The medical study showed how a certain type of immersive audio improves virtual reality for users, with benefits including improved ability to localize objects and events.

Bongiovi Medical & Health Technologies‘ (BMHT) medical team presented the findings of a groundbreaking study that has wide-ranging implications for VR users in healthcare, gaming, training, and entertainment. The study results were presented at the International Virtual Reality and Healthcare Global Symposium at Penn Medicine on March 5, 2023. The focus of the study, the first of its kind, was to determine how immersive audio provided by Bongiovi’s patented Digital Power Station (DPS) audio processing solutions enhanced the virtual reality user experience.

“These results indicate the efficacy and enhanced value of improving audio immersion in a wide variety of VR and AR applications, including medical/clinical therapeutics, all types of training, education, and of course gaming and entertainment,” says Dr James Hughes. “The more lifelike and immersive the audio, the more realistic and effective the overall experience.”

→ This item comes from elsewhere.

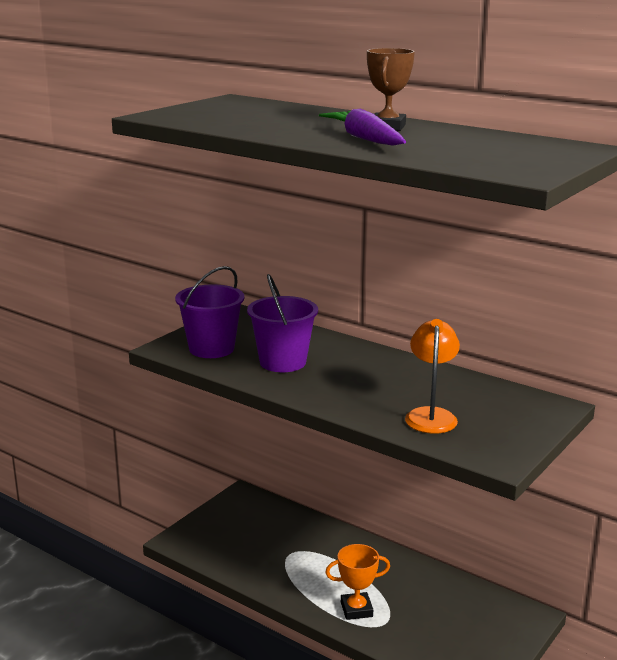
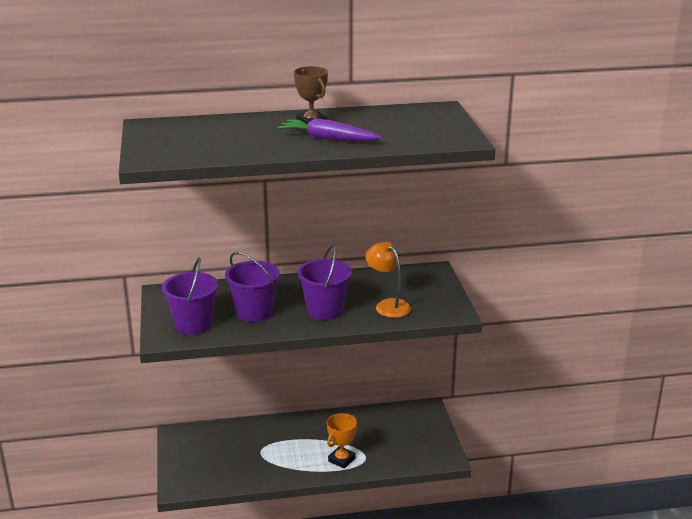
camera: 45 degrees left, 5 degrees up
(353, 390) = (325, 310): none -> purple bucket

Related: Virtual Reality Technology Is Viable for Treating Upper Limb Dysfunction in MS Patients

BMHT collaborated with University of Geneva, the International Red Cross, and EMTEQ Labs to do the study. DPS’ VR solutions include real-time audio remastering of the audio content; V3D audio imaging; enhanced speech intelligibility; and immersive, natural, accurate, 360-degree audio localization.

“I am extremely excited by what I saw in the presentation of the study results. It has many applications in VR,” says Walter Greenleaf, PhD, medical VR/AR expert, Stanford University Virtual Human Interaction Lab.

The study was conducted at University of Geneva and the impact on the VR user was determined in terms of immersion (presence) and emotional activation (valence). Test subjects were exposed to program material in “DPS on/enhanced settings” and “DPS off/normal settings.” Test data was collected in two separate ways:

  • Self-reported survey ratings from test subjects, and
  • Objective physiologic data obtained from EMTEQ Labs headsets, which acquires and analyzes biodata such as heart rate, breathing, head and face motion, and eye movement.

The study results show that DPS-enhanced audio provided several important enhancements to the overall VR experience, including:

  • increased immersion
  • increased presence and valence
  • increased physiological responses (heart rate, breathing, etc)
  • improved ability to localize objects and events
  • a higher quality HD audio experience.

“We always take a multidisciplinary, scientific approach to our research. This study shows our VR solutions have the potential to improve patient outcomes in therapeutic VR applications,” says Daniel Weiss, MD, BMHT’s chief medical officer. “We knew we had something special with our immersive audio solutions, and the study results confirm this.”